Latest update December 23rd, 2024 3:40 AM
May 06, 2014 News
The time has come for teachers to be treated as the pillars for the nation’s development rather than merely as second class citizens. This assertion was made by recently appointed President of the Guyana Teachers’ Union (GTU), Mark Lyte.
This level of treatment meted out to teachers is especially noticeable when teachers’ remuneration is considered, Lyte observed.
Even without examining the rate of pay of teachers in Caribbean territories, the GTU President said that the important factor that needs to be carefully examined is, “what is a liveable wage? We have not gone to the drawing board to find out exactly what that should be but we have some ideas,” Lyte disclosed.
It is the view of the GTU President that a trained teacher should be able to take home, at the least, around $80,000 to $100,000. At the moment, he said that a trained teacher takes home less than $70,000.
The position of head teacher on the other hand, depending on the grade of the school, attracts a salary between $140,000 and $170,000 gross salary, according to Lyte. “When the tax is taken from that your net is just about $120,000 and you are asked to do all the administrative work, manage, plan and all of that…We all know what the cost of living is like here in Guyana,” Lyte noted.

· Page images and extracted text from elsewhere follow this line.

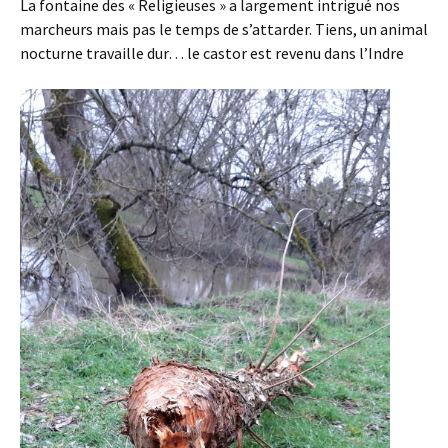
La fontaine des « Religieuses » a largement intrigué nos
marcheurs mais pas le temps de s’attarder. Tiens, un animal
nocturne travaille dur… le castor est revenu dans l’Indre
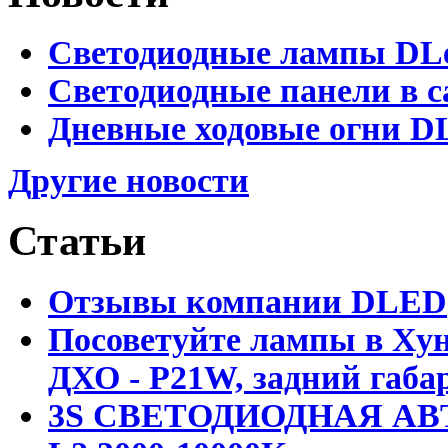
Светодиодные лампы DLed
Светодиодные панели в с
Дневные ходовые огни DL
Другие новости
Статьи
Отзывы компании DLED
Посоветуйте лампы в Хун
ДХО - P21W, задний габар
3S СВЕТОДИОДНАЯ АВ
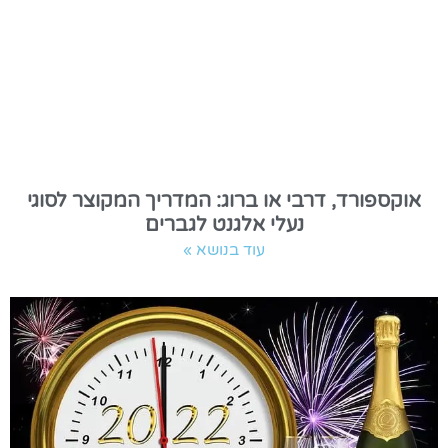
אוקספורד, דרבי או ברוג: המדריך המקוצר לסוגי
נעלי אלגנט לגברים
עוד בנושא »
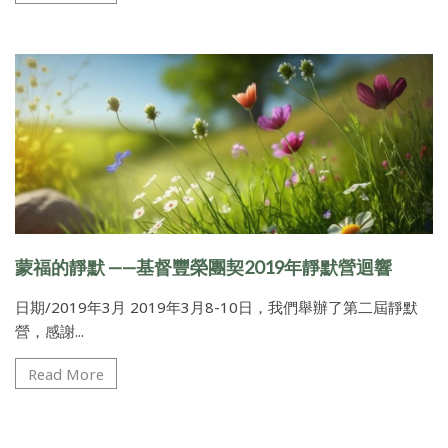
蒙福的靜默 ——基督豐榮團契2019年靜默營迴響
日期/2019年3月 2019年3月8-10日，我們舉辦了第二屆靜默
營，感謝...
Read More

“When we consider the amount of training teachers have to go through as compared with other professions it is just a disadvantage,” intimated the GTU President.

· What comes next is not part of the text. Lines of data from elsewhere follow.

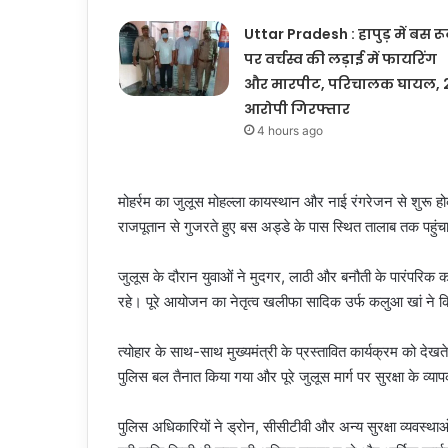
Uttar Pradesh : हापुड़ में बस र
पर वर्चस्व की लड़ाई में फायरिंग
और मारपीट, परिचालक घायल, 
आरोपी गिरफ्तार
4 hours ago
मोहर्रम का जुलूस मोहल्ला कायस्थान और नाई रंगरेजन से शुरू होकर 
राजपूतान से गुजरते हुए बस अड्डे के पास स्थित तालाब तक पहुंचा
जुलूस के दौरान युवाओं ने मुदगर, लाठी और बनौती के पारंपरिक करतब 
रहे। पूरे आयोजन का नेतृत्व खलीफा सादिक उर्फ कलुआ खां ने 
त्योहार के साथ-साथ मुख्यमंत्री के प्रस्तावित कार्यक्रम को दे
पुलिस बल तैनात किया गया और पूरे जुलूस मार्ग पर सुरक्षा के व्
पुलिस अधिकारियों ने ड्रोन, सीसीटीवी और अन्य सुरक्षा व्यवस्थाओ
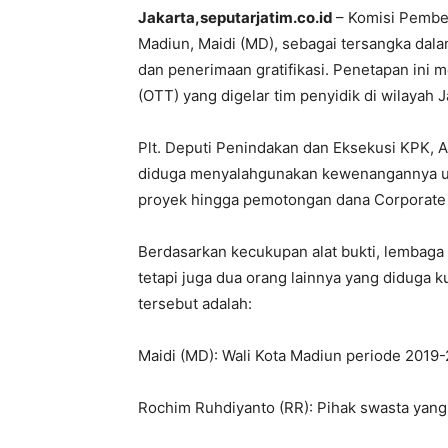
Jakarta,seputarjatim.co.id
– Komisi Pembe
Madiun, Maidi (MD), sebagai tersangka da
dan penerimaan gratifikasi. Penetapan ini 
(OTT) yang digelar tim penyidik di wilayah 
Plt. Deputi Penindakan dan Eksekusi KPK,
diduga menyalahgunakan kewenangannya un
proyek hingga pemotongan dana Corporate S
Berdasarkan kecukupan alat bukti, lembaga a
tetapi juga dua orang lainnya yang diduga ku
tersebut adalah:
Maidi (MD): Wali Kota Madiun periode 2019
Rochim Ruhdiyanto (RR): Pihak swasta yang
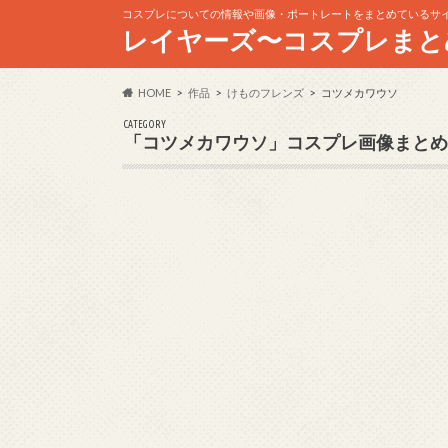
コスプレについての情報や画像・ポートレートをまとめているサ
レイヤーズ〜コスプレまと
HOME
作品
けものフレンズ
コツメカワウソ
CATEGORY
「コツメカワウソ」コスプレ画像まとめ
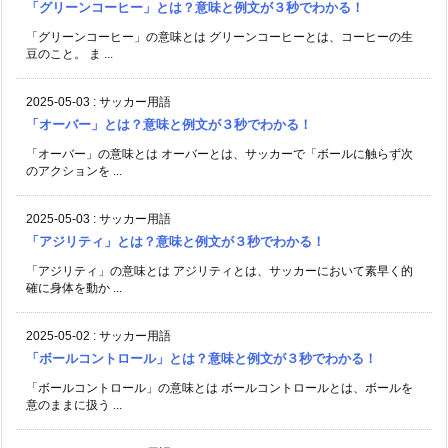
「グリーンコーヒー」とは？意味と例文が３秒でわかる！
「グリーンコーヒー」の意味とは グリーンコーヒーとは、コーヒーの生
豆のこと。 ま ...
2025-05-03
:
サッカー用語
「オーバー」とは？意味と例文が３秒でわかる！
「オーバー」の意味とは オーバーとは、サッカーで「ボールに触らず次
のアクションを ...
2025-05-03
:
サッカー用語
「アジリティ」とは？意味と例文が３秒でわかる！
「アジリティ」の意味とは アジリティとは、サッカーにおいて素早く的
確に身体を動か ...
2025-05-02
:
サッカー用語
「ボールコントロール」とは？意味と例文が３秒でわかる！
「ボールコントロール」の意味とは ボールコントロールとは、ボールを
意のままに扱う ...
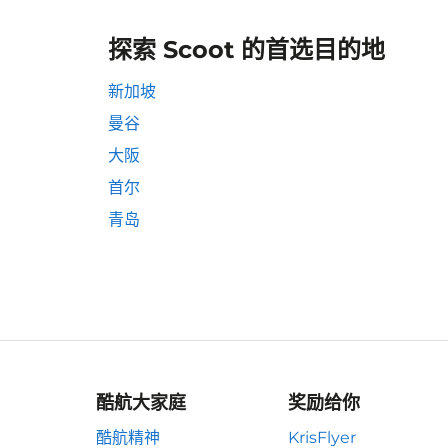
探索 Scoot 的首选目的地
新加坡
曼谷
大阪
首尔
青岛
酷航大家庭
奖励给你
酷航精神
KrisFlyer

Moreover, Lyte, during an interview with this publication, assured that “we are going to negotiate very hard for our teachers; once the Ministry doesn’t reach the expectation of teachers under my leadership we are going to take the necessary actions.”
According to him, teachers must not only be verbally acknowledged for the important role that they play but their remuneration should also reflect how much they are appreciated. A teacher for close to two decades, Lyte asserted “we are responsible for doctors, nurses, engineers, presidents, prime ministers and yet we are treated like second class citizens.”
Lyte disclosed that among the issues of concern on his agenda, as the new GTU President, is to earnestly discuss the welfare of teachers with officials at the Ministry of Education. He noted that although some pressing matters are already gaining the Ministry’s attention, they have not all been fully implemented.
Among these, he disclosed, is a move towards de-bunching of salaries paid to teachers. The de-bunching of monies, he disclosed, is one that aims to ensure that while teachers are of the same status their years of experience should see them being on a different salary scale.
“For example an Assistant Master or Mistress might have been trained 10 years ago but gets the same salary as someone who was trained a year ago…We would like to see some sort of a (salary) difference between them,” Lyte noted.
Added to this, he said that the GTU, under his tenure, will also be advocating for the realisation of the revolving low-interest house loan for teachers that is yet to be disbursed. Lyte spoke of plans to negotiate for more duty free concessions for teachers to procure vehicles with a view of ensuring that more categories of teachers could benefit.
Currently the duty free concession is granted to senior teachers such as head masters/mistresses and deputy head masters/mistresses but, according to Lyte, “We realise that some teachers will never become heads of school or even deputy heads but they have been in the system for a very long time and so we hope to negotiate for them to benefit too.”